Supplied information: Begin
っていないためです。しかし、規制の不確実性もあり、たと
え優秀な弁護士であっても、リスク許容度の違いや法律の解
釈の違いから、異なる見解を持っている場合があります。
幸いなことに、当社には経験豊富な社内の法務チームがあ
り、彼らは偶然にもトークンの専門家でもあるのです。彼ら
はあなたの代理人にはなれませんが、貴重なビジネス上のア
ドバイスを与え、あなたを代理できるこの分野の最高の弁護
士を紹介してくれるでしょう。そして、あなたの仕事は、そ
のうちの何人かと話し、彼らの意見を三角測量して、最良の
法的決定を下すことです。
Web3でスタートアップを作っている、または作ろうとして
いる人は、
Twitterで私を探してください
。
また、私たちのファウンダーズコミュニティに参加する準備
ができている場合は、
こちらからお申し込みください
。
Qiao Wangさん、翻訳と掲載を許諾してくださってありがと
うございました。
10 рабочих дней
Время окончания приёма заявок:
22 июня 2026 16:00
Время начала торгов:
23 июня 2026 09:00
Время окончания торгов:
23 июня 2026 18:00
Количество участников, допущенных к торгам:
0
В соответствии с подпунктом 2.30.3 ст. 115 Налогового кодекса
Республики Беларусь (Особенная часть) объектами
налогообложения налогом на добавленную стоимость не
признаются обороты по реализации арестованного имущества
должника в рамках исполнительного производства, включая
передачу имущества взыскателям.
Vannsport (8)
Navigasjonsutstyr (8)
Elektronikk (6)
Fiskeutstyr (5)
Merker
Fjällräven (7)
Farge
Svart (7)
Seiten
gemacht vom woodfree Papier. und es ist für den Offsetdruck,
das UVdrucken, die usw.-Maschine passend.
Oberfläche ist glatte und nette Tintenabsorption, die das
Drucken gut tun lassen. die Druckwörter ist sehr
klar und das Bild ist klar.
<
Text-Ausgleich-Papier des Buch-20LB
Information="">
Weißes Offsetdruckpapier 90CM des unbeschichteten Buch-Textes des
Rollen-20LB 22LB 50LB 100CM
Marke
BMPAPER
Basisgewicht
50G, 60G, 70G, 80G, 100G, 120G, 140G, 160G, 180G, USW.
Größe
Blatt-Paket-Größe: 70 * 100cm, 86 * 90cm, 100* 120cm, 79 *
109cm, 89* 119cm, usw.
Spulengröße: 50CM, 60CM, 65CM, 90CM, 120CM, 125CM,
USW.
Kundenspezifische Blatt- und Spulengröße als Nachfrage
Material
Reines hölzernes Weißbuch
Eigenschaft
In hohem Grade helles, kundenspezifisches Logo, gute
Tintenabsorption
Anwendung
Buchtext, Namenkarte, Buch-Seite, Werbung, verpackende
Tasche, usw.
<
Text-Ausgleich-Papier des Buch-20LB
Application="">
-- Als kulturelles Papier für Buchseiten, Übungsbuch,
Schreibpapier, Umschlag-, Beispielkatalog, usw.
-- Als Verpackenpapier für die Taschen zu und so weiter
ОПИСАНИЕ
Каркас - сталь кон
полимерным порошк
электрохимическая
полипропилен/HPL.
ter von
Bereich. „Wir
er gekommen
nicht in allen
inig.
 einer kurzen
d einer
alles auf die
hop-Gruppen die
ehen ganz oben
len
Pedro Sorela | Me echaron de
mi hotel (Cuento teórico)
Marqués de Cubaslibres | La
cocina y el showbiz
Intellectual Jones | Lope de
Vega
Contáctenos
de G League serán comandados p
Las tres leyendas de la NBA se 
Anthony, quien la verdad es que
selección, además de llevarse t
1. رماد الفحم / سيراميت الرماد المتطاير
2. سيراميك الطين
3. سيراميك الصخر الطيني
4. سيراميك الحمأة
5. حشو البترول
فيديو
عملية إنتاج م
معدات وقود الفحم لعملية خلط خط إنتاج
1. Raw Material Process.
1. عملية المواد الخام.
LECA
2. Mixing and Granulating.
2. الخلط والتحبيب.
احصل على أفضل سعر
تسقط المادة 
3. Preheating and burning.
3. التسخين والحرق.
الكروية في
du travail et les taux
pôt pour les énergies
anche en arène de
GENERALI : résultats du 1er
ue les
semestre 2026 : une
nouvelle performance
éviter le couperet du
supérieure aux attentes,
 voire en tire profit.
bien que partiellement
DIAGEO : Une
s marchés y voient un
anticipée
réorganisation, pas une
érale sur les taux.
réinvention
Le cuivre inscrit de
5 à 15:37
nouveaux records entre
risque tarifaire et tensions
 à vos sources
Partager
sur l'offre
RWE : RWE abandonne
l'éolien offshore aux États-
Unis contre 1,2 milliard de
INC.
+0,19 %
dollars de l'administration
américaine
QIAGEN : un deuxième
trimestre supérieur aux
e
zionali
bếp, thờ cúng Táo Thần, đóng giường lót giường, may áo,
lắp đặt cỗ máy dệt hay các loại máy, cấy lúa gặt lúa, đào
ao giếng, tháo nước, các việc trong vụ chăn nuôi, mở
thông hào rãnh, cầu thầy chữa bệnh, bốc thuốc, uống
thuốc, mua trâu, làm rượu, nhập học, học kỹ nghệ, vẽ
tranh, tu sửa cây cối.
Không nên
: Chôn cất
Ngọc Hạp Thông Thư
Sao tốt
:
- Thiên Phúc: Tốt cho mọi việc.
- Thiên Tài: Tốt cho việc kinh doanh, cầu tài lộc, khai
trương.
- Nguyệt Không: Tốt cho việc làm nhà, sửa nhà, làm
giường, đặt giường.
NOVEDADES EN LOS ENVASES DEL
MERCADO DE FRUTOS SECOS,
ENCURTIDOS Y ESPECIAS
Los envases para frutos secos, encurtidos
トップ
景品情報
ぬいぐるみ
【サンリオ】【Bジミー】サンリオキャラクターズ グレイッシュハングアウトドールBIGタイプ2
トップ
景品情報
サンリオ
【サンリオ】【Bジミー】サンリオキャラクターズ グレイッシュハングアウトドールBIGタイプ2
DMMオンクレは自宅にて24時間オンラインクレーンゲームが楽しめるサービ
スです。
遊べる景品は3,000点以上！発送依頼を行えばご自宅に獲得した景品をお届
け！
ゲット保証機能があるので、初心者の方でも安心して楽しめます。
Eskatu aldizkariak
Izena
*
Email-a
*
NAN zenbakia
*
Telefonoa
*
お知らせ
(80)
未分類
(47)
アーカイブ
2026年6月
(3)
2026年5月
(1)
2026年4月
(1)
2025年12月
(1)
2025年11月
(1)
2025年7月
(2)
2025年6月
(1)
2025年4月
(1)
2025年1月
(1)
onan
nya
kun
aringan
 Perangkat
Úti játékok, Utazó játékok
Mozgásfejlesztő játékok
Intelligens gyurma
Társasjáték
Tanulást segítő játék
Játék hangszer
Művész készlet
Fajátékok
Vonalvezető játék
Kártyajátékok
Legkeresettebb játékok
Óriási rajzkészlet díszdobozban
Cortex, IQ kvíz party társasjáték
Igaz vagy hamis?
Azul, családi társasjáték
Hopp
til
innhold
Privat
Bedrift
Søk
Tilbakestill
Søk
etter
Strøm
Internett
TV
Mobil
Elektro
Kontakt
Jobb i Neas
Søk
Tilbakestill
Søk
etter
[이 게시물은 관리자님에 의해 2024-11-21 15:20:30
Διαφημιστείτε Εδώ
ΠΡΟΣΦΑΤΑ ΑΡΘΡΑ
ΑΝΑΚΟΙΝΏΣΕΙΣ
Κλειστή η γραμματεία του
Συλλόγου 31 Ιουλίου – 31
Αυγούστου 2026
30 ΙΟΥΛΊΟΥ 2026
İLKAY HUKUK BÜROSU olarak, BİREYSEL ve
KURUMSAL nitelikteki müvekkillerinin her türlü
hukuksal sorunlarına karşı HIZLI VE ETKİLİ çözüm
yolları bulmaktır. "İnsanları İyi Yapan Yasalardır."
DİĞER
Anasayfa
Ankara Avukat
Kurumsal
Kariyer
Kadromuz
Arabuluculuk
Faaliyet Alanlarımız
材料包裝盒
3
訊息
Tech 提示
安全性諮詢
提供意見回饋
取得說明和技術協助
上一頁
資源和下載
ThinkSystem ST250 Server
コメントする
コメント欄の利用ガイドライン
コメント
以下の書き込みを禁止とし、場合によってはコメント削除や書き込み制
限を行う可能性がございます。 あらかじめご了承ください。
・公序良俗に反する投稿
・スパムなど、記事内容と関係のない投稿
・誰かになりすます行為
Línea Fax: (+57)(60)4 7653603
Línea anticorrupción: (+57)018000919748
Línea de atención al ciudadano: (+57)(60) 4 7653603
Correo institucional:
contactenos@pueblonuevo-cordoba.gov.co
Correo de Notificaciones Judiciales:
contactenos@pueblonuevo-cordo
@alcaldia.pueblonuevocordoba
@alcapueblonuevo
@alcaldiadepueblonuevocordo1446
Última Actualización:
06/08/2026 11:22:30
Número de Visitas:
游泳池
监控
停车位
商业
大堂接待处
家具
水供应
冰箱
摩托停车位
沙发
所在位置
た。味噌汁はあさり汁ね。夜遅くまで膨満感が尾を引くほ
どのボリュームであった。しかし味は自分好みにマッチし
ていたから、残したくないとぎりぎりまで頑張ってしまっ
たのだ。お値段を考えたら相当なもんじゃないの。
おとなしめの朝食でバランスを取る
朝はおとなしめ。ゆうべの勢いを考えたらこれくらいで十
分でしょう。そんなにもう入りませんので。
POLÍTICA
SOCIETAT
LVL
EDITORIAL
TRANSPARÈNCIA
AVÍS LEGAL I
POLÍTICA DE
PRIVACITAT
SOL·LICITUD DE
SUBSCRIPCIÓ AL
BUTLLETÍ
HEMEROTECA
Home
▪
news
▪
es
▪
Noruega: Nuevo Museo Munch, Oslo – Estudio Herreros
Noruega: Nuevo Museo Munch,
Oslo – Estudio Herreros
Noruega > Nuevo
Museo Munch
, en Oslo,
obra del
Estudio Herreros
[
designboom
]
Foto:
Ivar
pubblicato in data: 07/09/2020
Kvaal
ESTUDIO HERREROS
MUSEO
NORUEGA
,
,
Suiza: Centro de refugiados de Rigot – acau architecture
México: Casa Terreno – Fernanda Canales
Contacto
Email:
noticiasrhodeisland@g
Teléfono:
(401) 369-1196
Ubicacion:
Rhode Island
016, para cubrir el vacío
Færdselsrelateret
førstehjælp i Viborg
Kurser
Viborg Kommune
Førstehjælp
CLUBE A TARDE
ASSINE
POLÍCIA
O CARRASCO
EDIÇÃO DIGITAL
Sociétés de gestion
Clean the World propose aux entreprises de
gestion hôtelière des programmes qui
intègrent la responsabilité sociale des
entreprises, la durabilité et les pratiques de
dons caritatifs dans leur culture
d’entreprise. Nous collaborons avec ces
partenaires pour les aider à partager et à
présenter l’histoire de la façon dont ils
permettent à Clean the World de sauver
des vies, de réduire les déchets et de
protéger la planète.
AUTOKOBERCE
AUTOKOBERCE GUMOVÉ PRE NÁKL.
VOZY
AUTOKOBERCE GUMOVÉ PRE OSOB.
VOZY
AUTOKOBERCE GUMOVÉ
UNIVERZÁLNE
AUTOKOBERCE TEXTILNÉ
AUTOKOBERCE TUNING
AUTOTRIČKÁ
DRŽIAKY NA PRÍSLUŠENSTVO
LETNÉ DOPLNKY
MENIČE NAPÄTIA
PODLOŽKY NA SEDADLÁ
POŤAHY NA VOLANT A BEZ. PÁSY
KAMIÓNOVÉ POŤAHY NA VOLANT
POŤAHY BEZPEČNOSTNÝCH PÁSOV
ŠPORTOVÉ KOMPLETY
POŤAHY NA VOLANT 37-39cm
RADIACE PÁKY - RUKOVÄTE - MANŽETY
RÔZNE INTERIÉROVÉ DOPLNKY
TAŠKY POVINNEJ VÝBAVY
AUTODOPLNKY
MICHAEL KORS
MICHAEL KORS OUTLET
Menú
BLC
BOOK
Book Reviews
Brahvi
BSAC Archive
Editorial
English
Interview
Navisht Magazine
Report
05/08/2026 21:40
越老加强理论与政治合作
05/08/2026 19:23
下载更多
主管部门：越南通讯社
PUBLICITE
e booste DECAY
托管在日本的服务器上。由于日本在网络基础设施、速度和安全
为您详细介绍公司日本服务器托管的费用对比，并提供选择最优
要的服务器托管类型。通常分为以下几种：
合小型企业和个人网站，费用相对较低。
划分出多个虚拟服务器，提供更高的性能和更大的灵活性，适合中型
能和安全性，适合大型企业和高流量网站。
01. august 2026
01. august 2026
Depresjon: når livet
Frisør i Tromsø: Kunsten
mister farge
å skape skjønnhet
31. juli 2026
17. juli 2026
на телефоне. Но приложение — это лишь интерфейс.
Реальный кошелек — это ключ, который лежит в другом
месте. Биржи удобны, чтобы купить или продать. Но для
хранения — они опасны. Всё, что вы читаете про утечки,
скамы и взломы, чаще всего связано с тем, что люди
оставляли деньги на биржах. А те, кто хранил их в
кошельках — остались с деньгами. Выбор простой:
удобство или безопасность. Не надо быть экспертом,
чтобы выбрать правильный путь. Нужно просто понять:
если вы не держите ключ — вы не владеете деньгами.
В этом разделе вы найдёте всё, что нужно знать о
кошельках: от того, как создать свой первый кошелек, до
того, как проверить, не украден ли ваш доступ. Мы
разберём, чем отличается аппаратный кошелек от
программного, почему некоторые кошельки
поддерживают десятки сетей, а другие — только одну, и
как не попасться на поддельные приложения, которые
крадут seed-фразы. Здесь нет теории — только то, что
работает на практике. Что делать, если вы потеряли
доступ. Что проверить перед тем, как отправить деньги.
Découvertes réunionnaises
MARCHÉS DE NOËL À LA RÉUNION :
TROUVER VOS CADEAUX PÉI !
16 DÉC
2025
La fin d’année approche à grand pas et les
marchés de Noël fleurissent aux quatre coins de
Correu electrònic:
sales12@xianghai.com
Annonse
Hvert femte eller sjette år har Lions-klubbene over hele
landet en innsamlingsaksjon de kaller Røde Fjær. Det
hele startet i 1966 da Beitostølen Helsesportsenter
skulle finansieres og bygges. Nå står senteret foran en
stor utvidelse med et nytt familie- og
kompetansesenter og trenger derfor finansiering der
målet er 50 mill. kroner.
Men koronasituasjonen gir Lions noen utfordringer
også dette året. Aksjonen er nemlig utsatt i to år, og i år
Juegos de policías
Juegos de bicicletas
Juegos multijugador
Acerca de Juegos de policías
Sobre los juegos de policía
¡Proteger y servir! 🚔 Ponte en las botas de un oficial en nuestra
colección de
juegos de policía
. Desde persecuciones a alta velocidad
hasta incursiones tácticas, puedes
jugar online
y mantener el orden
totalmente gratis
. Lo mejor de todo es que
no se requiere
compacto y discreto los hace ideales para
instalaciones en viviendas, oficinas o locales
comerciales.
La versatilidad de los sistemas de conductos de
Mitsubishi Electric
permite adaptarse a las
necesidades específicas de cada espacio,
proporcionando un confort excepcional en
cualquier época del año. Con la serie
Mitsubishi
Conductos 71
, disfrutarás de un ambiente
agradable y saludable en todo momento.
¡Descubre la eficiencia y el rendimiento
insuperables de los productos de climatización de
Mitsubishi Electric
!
Supplied information: End
▸ Request: Please update the lines from the first one through the line containing "Web3でスタートアップを作っている、または作ろうとして" by replacing "トークン" with "暗号資産", keeping everything else the same.

▸ Answer for the task:
っていないためです。しかし、規制の不確実性もあり、たと
え優秀な弁護士であっても、リスク許容度の違いや法律の解
釈の違いから、異なる見解を持っている場合があります。
幸いなことに、当社には経験豊富な社内の法務チームがあ
り、彼らは偶然にも暗号資産の専門家でもあるのです。彼ら
はあなたの代理人にはなれませんが、貴重なビジネス上のア
ドバイスを与え、あなたを代理できるこの分野の最高の弁護
士を紹介してくれるでしょう。そして、あなたの仕事は、そ
のうちの何人かと話し、彼らの意見を三角測量して、最良の
法的決定を下すことです。
Web3でスタートアップを作っている、または作ろうとして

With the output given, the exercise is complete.